Challenges and Pitfalls
While DORA metrics provide valuable insights for DevSecOps teams, there are several challenges and potential pitfalls to be aware of:
1. Metric Manipulation
Teams might focus on improving metrics at the expense of actual security, such as deploying more frequently but skipping thorough security validation. To avoid this, balance metric targets with quality gates and outcome-based measures.
2. Security as a Bottleneck
Poorly implemented security practices can become bottlenecks that degrade DORA metrics. Focus on security automation and integration rather than manual gates and approvals. Ensure that security activities are effective and not just security theatre.
3. Overlooking Contextual Factors
Different applications and systems have different risk profiles and requirements. Avoid applying the same DORA metric targets across all systems without considering context.
4. Missing Qualitative Aspects
DORA metrics are quantitative and may miss qualitative aspects of security, such as design flaws or architectural vulnerabilities. Supplement metrics with qualitative security assessments.
5. Tool Overemphasis
Over-reliance on tools without addressing cultural and process issues can lead to a false sense of security. Remember – tools support the process but don’t replace human judgment.
Future Direction: DORA and DevSecOps Evolution
As DevSecOps practices continue to evolve, we can expect several developments in how DORA metrics are applied in security contexts:
1. AI and Machine Learning Integration
AI and machine learning will increasingly be used to analyze DORA metrics alongside security data to predict potential security issues before they manifest, enabling proactive intervention.
2. Supply Chain Security Metrics
With the growing concern about supply chain attacks, DORA metrics may be extended to measure the security of the entire software supply chain, not just internal development processes.
3. Regulatory Alignment
As regulatory requirements for software security become more stringent, DORA metrics may evolve to align with compliance requirements, providing evidence of due diligence in security practices.
4. Security Value Stream Mapping
Organizations will increasingly map their entire security value stream and measure efficiency at each stage, extending DORA concepts to cover the complete security lifecycle.
5. Business Impact Correlation
Future metrics will likely focus more on correlating technical performance metrics with business outcomes, demonstrating the business value of secure DevOps practices.
Conclusion
DORA metrics provide a powerful framework for measuring and improving DevSecOps performance.

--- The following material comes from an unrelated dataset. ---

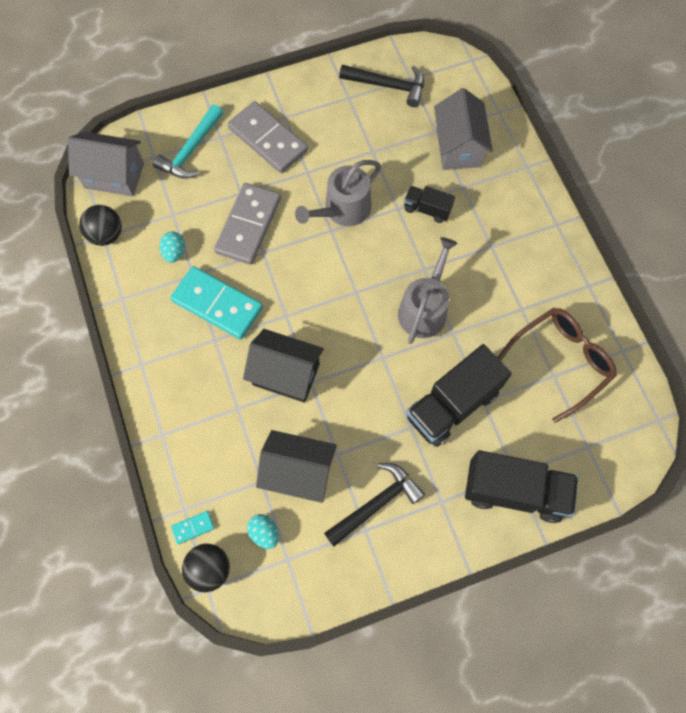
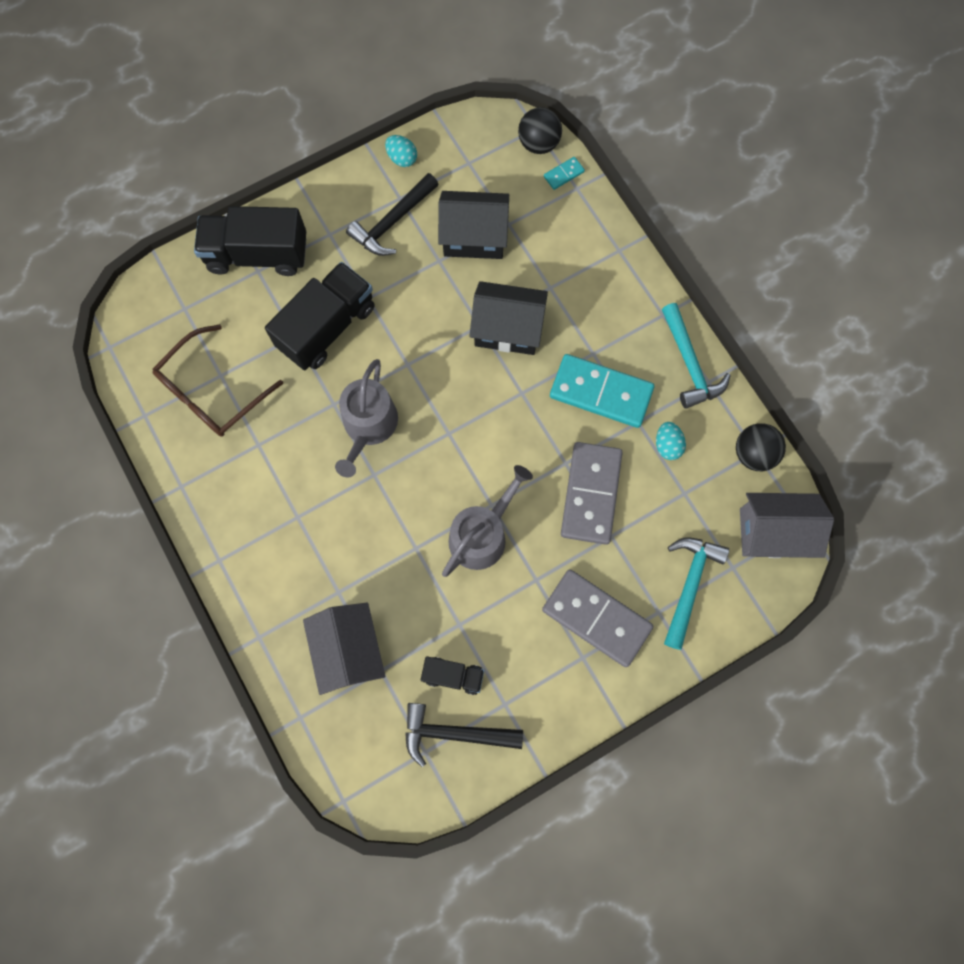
camera: 170 degrees right, 5 degrees up
(132, 316) = (690, 364): none -> turquoise hammer
(264, 533) = (495, 180): turquoise egg -> turquoise egg (402, 158)
(427, 209) = (379, 553): black truck -> black truck (453, 676)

By understanding the security implications of each metric and extending the framework with security-specific measurements, organizations can balance the sometimes competing demands of velocity, stability, and security.
The key insight from both DORA research and DevSecOps practice is that security does not have to come at the expense of speed. In fact, well-implemented security practices can enhance overall delivery performance by reducing rework, preventing incidents, and building customer trust.
As organisations continue to mature their DevSecOps practices, DORA metrics will play an increasingly important role in guiding improvement efforts and demonstrating the business value of secure delivery processes. By establishing baseline measurements, setting realistic targets, and implementing continuous improvement cycles, teams can progressively enhance both their delivery performance and their security posture.
In the end, the goal is not to achieve perfect scores on DORA metrics, but to use these measurements to drive better outcomes for the business and its customers. When security is seamlessly integrated into development and operations practices, organisations can deliver value quickly, reliably, and securely—the ultimate promise of DevSecOps.